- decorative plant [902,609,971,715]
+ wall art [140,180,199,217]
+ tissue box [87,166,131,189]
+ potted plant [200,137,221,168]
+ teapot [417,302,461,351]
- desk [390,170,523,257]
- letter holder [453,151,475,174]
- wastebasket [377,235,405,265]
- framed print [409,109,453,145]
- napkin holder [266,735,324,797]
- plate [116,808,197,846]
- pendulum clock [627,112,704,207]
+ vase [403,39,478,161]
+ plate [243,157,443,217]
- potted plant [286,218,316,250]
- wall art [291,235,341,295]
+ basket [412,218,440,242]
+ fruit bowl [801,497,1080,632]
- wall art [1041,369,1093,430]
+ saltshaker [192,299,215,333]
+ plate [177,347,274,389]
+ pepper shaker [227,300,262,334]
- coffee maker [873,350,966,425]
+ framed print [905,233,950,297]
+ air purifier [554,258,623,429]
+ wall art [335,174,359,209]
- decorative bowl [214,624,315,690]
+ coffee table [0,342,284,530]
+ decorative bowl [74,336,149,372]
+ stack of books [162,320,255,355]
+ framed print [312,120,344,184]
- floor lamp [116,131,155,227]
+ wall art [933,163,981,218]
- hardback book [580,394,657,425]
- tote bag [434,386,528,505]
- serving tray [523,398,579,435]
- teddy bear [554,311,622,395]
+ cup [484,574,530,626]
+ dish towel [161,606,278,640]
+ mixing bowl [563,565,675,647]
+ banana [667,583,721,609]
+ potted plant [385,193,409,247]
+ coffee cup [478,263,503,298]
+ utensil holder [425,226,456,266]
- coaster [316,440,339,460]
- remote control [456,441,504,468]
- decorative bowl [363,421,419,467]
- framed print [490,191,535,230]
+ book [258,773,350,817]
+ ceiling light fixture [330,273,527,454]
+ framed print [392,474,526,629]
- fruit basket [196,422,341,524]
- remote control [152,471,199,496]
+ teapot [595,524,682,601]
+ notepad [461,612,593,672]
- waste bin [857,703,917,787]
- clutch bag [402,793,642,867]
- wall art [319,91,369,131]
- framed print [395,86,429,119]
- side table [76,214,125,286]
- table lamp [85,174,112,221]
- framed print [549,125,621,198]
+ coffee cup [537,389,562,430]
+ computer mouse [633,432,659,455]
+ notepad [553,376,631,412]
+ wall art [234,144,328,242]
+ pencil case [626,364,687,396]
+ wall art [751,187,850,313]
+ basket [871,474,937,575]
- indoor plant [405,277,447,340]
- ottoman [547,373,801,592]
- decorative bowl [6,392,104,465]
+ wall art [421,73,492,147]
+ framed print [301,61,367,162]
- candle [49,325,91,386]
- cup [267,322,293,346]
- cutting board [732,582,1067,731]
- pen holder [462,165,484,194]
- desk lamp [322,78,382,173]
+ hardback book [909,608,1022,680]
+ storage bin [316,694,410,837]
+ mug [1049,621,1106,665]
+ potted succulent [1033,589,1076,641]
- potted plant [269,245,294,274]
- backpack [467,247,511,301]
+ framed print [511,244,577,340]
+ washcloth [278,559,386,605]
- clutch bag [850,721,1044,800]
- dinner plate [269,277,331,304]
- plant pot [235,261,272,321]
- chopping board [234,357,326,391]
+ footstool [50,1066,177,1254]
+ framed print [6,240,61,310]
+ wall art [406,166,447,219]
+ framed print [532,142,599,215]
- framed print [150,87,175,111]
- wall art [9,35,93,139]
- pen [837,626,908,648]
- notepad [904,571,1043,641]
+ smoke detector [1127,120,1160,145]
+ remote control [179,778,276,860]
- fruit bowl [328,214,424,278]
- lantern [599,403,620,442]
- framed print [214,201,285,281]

■ **WHAT IS EXPECTED**
Starting at the line above that contains "- napkin holder [266,735,324,797]", write out each line exactly until the line that contains "- framed print [395,86,429,119]" has been written, and stop there.

■ **ANSWER TO THE PROBLEM**
- napkin holder [266,735,324,797]
- plate [116,808,197,846]
- pendulum clock [627,112,704,207]
+ vase [403,39,478,161]
+ plate [243,157,443,217]
- potted plant [286,218,316,250]
- wall art [291,235,341,295]
+ basket [412,218,440,242]
+ fruit bowl [801,497,1080,632]
- wall art [1041,369,1093,430]
+ saltshaker [192,299,215,333]
+ plate [177,347,274,389]
+ pepper shaker [227,300,262,334]
- coffee maker [873,350,966,425]
+ framed print [905,233,950,297]
+ air purifier [554,258,623,429]
+ wall art [335,174,359,209]
- decorative bowl [214,624,315,690]
+ coffee table [0,342,284,530]
+ decorative bowl [74,336,149,372]
+ stack of books [162,320,255,355]
+ framed print [312,120,344,184]
- floor lamp [116,131,155,227]
+ wall art [933,163,981,218]
- hardback book [580,394,657,425]
- tote bag [434,386,528,505]
- serving tray [523,398,579,435]
- teddy bear [554,311,622,395]
+ cup [484,574,530,626]
+ dish towel [161,606,278,640]
+ mixing bowl [563,565,675,647]
+ banana [667,583,721,609]
+ potted plant [385,193,409,247]
+ coffee cup [478,263,503,298]
+ utensil holder [425,226,456,266]
- coaster [316,440,339,460]
- remote control [456,441,504,468]
- decorative bowl [363,421,419,467]
- framed print [490,191,535,230]
+ book [258,773,350,817]
+ ceiling light fixture [330,273,527,454]
+ framed print [392,474,526,629]
- fruit basket [196,422,341,524]
- remote control [152,471,199,496]
+ teapot [595,524,682,601]
+ notepad [461,612,593,672]
- waste bin [857,703,917,787]
- clutch bag [402,793,642,867]
- wall art [319,91,369,131]
- framed print [395,86,429,119]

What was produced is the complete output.